In the context of public circulation of this evidence and impending litigation against it, the Queensland government last year offered $55.4 million as settlement for all claims by workers whose losses are estimated at more than ten times that amount.  The State demands an indemnity from any who accept the $2000 or $4000 offer, but it refuses to supply each complainant with their financial records; people will be signing without knowledge of their full entitlement.  This is an abuse of human rights; it is a perversion of justice.

There is a pressing need for much more than money.  Aboriginal people, by their thousands, worked to develop our nation but were excluded from its wealth.  They worked but were paid a pittance; they worked but were denied the right to prosper from their effort and skills.  Refused full access to their earnings they could build no asset base for their families and descendants; indeed, as is all too obvious, the imposed poverty jeopardised their very survival.   The myth of European philanthropy and Aboriginal incapacity is grounded in our skewed and partial knowledge of our history which veils and refutes these truths.   It is from this distorted history that our prime minister denies the Stolen Generations, and our premier claims his government is acting “generously” and “in the spirit of reconciliation” in proffering a settlement which is, he says, “as much as the State can bear”.  But this is not the State’s money to bestow or withhold within budget comfort.  This is Aboriginal earnings and entitlements which the State as trustee was legally bound to safeguard.

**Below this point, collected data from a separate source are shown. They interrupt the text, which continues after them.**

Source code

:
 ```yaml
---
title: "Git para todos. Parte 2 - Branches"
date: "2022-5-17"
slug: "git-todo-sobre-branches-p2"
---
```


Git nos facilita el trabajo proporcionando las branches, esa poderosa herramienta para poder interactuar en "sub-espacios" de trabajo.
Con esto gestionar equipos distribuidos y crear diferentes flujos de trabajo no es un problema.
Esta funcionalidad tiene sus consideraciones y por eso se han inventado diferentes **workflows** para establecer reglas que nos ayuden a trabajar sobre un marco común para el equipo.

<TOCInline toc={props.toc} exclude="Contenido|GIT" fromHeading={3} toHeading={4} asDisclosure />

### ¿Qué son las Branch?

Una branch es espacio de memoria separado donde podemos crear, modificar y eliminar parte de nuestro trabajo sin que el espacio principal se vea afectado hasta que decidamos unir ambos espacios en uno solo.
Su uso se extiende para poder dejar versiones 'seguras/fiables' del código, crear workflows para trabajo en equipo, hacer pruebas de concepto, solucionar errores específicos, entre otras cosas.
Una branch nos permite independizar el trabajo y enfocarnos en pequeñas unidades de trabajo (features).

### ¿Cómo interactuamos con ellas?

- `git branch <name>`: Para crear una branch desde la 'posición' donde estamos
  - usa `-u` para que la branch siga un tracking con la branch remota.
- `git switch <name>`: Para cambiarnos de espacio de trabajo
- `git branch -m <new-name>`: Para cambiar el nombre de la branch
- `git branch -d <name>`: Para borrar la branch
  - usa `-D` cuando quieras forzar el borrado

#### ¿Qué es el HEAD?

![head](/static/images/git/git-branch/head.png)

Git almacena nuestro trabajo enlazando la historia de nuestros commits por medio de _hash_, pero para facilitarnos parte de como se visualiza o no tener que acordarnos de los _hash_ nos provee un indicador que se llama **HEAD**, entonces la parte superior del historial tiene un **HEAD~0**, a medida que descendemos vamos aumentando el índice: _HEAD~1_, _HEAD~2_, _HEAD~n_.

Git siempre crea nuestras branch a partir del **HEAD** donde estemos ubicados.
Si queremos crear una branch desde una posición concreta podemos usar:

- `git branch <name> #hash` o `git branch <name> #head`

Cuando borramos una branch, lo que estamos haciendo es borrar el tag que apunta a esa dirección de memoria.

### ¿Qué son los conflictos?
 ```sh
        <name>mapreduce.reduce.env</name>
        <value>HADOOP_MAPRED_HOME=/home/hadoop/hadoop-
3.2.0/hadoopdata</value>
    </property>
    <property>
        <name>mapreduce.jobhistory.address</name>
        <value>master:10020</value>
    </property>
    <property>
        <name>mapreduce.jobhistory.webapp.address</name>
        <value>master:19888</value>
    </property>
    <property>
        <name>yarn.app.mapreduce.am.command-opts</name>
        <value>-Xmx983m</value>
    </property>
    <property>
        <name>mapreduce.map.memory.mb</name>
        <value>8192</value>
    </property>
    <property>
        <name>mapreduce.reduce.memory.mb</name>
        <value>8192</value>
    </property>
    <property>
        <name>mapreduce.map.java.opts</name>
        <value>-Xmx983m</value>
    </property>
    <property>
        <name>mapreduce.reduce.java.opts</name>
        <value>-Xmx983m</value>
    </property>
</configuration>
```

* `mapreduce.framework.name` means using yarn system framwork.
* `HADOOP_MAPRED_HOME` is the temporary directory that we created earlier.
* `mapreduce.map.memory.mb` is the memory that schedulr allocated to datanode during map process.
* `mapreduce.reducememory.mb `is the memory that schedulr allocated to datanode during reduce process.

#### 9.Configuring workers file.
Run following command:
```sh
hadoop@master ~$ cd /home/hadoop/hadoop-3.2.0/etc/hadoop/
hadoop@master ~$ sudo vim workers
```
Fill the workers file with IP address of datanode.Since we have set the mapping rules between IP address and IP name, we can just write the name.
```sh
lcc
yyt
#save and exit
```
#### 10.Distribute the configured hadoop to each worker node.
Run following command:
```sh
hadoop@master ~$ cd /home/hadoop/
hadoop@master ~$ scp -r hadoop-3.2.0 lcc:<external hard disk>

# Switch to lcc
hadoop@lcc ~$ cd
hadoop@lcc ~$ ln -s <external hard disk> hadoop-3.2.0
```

In every State Aboriginal workers were similarly cheated of their wages, their child endowment entitlements and their inheritances.  We need to determine the extent of Aboriginal labour and its contribution to the development of our nation; we need to ascertain how this labour was valued by those who used it, in terms of both cash and skills.  We need to estimate the financial loss to workers through discounted wages, theft, fraud, and incompetent accounting.  We need to put a figure on the profits of the pastoral industry and the States as they exploited this disempowered social group for their convenience.  We need to explode the damnable myths of Aboriginal ineptitude, indolence and financial incompetence which are still peddled today as some sort of ‘racial’ explanation for contemporary destitution and despair.

Last year Justice Marcus Einfeld described this missing money, these Stolen Wages, as “a matter of national significance” warranting investigation by an independent federal or Human Rights Commission.  As we celebrate 55 years’ support for these acclaimed human rights standards, I urge the federal government to honour Article 10, which affirms that everyone is entitled in full equity to a fair and public hearing by an independent and impartial tribunal, in the determination of their rights and obligations.   In America, after a seven-year and continuing legal battle over missing private monies, the Blackfeet people of Montana have won Court directives demanding the government provide a full accounting for every cent of Indian money intercepted and controlled from 1887.  We need such an accounting in Australia also, as the basis to assess entitlement and compensation.

But while we’re waiting for the marvellous revelation of ethics and integrity which might prompt such a national Inquiry, a few of us are working towards establishing a National Report which will survey labour, wages and financial controls in each State, including the testimony of families caught up in these systems.  We are hoping, at a minimum, to explode the myths which trivialise and marginalise those who also built our nation, and we are hoping to prepare the public mind to acknowledge the enormous debt – both financial and historical – which remains unreported and unpaid.